[Task requirements]:
Among the records below, how many lines contain "need"? State the number and nothing more.

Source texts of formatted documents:
Segment Open

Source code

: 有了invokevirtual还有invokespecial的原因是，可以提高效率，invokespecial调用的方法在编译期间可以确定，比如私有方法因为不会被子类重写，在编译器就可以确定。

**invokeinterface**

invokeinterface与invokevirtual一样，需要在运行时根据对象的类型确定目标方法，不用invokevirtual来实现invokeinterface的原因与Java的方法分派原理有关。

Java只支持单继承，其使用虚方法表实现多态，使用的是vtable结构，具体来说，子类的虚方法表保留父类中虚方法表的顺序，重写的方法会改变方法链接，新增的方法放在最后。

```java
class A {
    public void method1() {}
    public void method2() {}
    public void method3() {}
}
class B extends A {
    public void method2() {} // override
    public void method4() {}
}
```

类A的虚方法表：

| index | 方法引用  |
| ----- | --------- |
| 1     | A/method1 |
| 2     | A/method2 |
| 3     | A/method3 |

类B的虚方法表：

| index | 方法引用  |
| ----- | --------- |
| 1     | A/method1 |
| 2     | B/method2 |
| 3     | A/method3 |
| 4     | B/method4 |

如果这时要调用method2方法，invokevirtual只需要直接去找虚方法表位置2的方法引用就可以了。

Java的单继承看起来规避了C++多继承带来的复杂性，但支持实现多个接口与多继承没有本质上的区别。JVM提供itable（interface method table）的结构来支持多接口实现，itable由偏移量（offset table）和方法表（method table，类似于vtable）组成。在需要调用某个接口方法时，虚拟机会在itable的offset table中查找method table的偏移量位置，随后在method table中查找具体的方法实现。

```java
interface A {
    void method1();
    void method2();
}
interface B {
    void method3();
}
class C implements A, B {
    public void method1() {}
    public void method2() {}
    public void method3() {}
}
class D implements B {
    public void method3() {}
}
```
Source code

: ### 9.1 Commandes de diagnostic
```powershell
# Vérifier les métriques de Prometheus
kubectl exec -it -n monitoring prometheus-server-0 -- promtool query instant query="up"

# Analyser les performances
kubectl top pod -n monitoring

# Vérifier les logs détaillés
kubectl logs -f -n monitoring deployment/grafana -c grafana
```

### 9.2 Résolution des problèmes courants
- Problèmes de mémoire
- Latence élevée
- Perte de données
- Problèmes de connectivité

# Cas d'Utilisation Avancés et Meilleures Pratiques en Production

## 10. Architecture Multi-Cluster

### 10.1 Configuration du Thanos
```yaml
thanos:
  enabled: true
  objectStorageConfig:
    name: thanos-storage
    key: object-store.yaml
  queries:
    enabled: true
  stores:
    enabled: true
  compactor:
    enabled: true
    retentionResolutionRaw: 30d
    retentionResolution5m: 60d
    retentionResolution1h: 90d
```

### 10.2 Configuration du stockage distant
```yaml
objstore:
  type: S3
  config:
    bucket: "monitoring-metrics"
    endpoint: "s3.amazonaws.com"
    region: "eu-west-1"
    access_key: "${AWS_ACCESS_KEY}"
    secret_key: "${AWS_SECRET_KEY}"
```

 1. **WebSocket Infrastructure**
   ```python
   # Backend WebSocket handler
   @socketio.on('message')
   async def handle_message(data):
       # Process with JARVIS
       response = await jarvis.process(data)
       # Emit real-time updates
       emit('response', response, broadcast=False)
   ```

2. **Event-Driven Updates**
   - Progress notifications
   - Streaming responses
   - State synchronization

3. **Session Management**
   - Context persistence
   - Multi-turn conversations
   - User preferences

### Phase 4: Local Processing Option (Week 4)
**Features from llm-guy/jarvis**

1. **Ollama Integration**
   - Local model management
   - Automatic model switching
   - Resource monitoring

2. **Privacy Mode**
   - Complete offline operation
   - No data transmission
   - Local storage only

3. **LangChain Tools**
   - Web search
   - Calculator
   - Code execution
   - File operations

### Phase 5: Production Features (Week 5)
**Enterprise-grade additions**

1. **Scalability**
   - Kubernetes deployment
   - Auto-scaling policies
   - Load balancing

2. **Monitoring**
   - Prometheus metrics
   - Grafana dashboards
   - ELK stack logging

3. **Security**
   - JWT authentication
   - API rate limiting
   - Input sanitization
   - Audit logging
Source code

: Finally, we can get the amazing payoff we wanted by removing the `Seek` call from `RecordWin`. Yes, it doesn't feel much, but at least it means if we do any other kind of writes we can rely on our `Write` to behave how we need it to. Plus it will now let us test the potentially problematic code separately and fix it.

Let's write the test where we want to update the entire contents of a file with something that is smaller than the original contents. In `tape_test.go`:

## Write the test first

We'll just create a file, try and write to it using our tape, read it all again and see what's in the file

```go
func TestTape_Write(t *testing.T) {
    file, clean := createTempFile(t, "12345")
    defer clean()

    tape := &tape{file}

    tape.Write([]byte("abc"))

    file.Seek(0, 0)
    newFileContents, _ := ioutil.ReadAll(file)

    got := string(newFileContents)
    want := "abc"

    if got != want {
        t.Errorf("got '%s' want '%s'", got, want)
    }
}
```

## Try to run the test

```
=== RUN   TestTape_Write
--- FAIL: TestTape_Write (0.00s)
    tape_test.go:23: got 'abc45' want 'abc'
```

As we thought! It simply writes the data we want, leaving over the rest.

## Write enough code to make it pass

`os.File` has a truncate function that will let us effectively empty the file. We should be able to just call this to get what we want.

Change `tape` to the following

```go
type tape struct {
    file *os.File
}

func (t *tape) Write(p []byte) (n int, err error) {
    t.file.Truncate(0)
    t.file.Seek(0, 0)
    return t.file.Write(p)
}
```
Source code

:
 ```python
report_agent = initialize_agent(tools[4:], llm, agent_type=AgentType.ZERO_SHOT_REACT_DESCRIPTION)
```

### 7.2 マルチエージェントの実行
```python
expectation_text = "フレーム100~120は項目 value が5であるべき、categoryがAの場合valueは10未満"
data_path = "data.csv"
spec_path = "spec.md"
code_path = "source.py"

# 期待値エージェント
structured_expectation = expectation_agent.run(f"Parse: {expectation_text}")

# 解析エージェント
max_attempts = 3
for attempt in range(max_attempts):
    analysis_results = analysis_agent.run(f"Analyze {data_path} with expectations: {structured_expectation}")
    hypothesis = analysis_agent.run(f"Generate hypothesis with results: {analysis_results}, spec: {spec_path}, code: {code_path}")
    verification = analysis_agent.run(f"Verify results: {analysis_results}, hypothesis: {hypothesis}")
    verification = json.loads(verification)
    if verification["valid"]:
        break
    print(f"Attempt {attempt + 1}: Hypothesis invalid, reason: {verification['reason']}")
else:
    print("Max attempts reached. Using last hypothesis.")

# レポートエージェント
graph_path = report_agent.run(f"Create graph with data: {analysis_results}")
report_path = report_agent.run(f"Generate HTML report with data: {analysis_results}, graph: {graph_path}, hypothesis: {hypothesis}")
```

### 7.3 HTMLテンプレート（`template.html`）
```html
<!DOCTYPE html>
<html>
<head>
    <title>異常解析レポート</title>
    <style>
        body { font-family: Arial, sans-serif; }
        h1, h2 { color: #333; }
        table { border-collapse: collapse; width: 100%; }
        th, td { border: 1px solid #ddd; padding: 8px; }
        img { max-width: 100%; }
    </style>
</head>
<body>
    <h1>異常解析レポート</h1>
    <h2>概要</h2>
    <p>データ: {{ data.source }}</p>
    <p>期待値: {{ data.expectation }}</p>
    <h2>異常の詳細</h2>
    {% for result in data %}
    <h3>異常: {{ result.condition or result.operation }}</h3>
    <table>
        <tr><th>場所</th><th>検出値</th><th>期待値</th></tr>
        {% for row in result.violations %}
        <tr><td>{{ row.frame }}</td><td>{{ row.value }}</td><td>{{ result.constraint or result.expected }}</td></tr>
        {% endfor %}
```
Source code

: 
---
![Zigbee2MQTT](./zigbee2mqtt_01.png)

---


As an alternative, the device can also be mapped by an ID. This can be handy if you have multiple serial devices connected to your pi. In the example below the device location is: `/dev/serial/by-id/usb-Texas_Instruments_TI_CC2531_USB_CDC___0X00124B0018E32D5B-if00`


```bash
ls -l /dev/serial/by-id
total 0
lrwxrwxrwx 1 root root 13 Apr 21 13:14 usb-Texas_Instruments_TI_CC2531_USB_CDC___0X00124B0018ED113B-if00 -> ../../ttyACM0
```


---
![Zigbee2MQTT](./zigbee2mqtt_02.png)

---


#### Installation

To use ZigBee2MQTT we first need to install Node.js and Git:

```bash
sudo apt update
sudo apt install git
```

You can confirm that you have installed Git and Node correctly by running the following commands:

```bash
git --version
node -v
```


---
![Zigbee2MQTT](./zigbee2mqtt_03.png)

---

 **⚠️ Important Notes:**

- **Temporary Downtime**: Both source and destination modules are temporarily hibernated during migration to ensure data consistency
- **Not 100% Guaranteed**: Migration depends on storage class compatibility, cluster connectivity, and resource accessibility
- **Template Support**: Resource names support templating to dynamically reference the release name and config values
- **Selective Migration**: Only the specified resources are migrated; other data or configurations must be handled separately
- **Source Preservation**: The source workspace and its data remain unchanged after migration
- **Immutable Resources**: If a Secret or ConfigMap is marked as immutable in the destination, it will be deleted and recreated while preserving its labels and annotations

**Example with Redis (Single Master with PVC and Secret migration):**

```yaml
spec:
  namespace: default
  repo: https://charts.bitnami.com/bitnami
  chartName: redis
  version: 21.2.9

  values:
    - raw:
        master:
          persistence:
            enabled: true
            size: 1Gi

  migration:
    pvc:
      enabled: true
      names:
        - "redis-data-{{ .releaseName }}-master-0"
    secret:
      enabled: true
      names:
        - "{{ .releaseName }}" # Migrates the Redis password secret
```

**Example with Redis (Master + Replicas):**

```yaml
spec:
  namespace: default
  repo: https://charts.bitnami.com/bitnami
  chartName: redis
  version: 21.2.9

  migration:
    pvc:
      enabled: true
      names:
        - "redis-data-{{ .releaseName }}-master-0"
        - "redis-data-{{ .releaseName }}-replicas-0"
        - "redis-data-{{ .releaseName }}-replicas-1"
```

Segment Closed

[Problem solution]:
2